● **Instructions to follow**
Copy every line below word for word, leaving out the pictures.

● **Data excerpts**
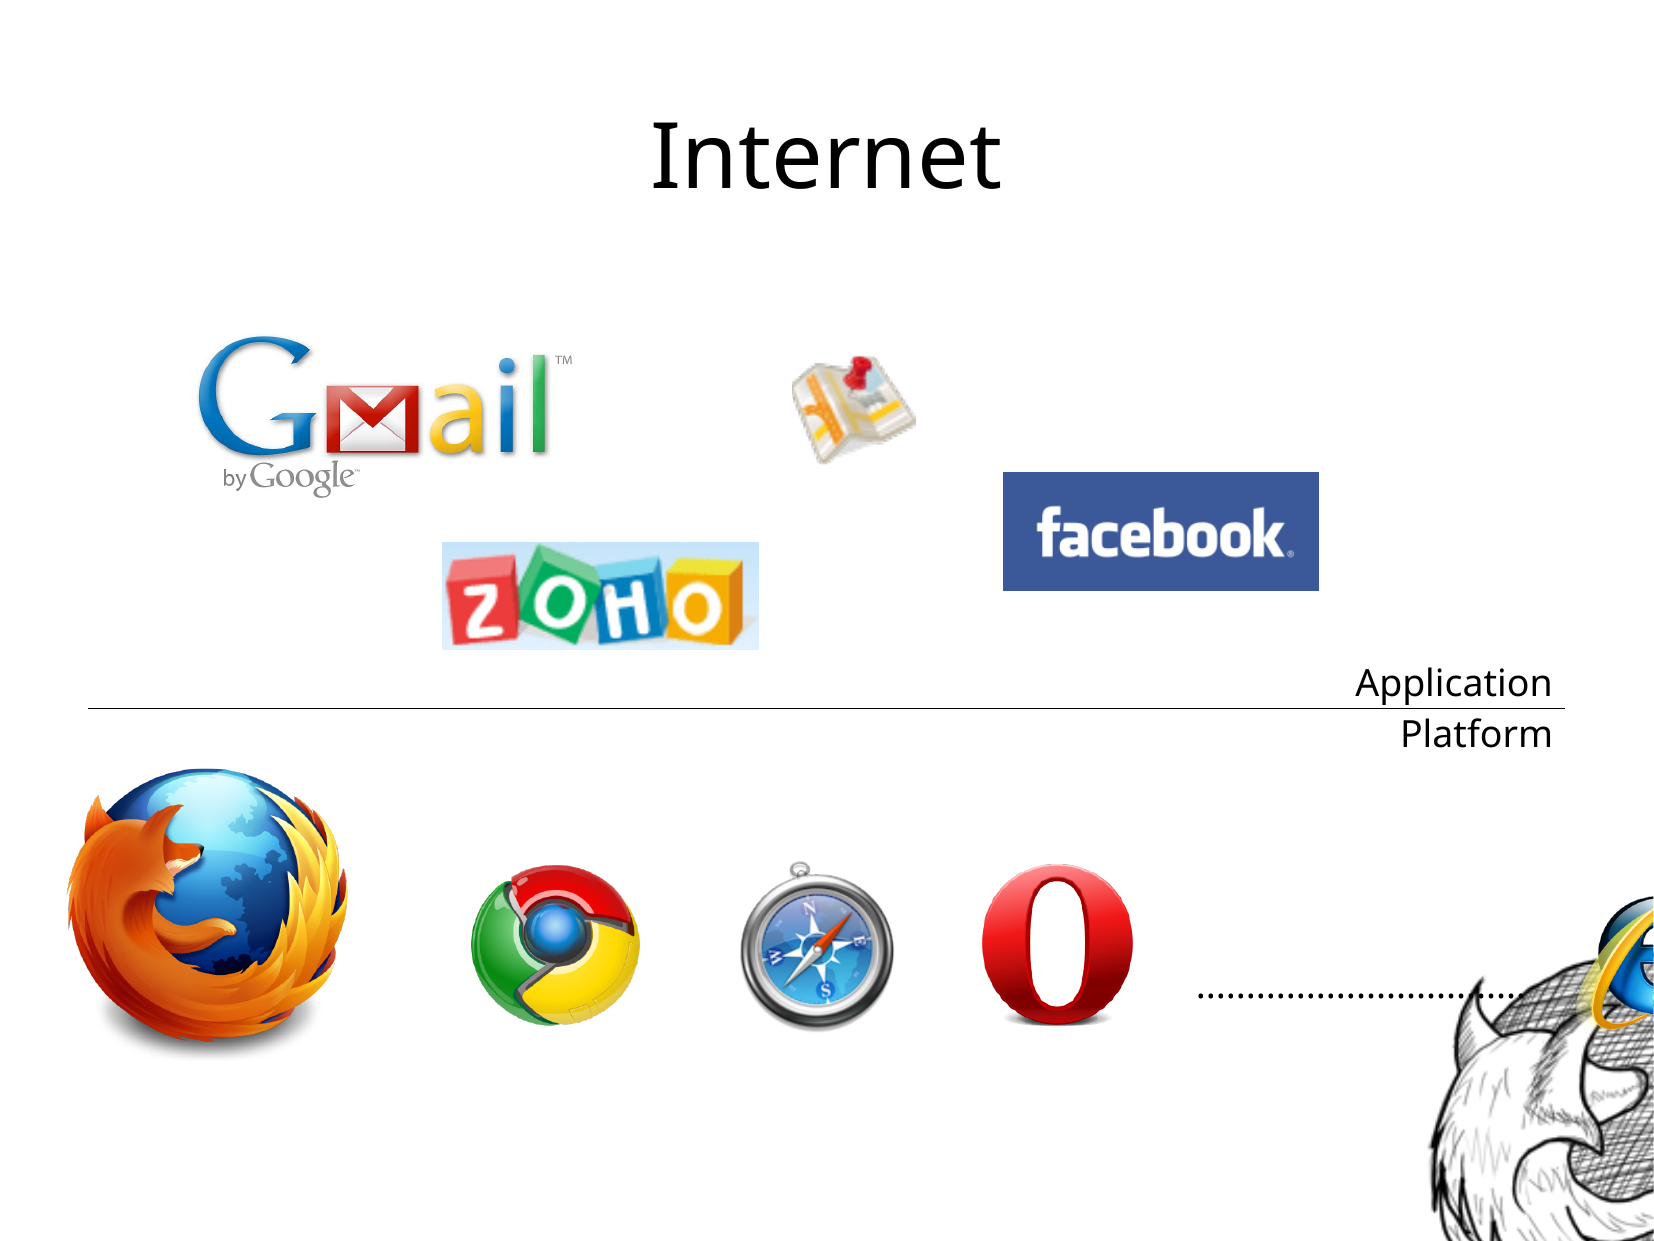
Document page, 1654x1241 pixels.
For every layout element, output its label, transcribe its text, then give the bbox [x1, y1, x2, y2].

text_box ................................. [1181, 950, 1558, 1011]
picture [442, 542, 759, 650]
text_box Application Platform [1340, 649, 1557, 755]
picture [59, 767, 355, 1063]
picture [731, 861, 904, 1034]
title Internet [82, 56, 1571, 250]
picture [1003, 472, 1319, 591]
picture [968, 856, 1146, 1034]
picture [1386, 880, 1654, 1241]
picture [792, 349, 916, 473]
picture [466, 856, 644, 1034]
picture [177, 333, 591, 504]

● **Expected answer**
Document page, 1654x1241 pixels.
For every layout element, output its label, transcribe its text, then give the bbox [x1, y1, x2, y2].

text_box ................................. [1181, 950, 1558, 1011]
picture [442, 542, 759, 650]
text_box Application Platform [1340, 649, 1557, 755]
picture [59, 767, 355, 1063]
picture [731, 861, 904, 1034]
title Internet [82, 56, 1571, 250]
picture [1003, 472, 1319, 591]
picture [968, 856, 1146, 1034]
picture [1386, 880, 1654, 1241]
picture [792, 349, 916, 473]
picture [466, 856, 644, 1034]
picture [177, 333, 591, 504]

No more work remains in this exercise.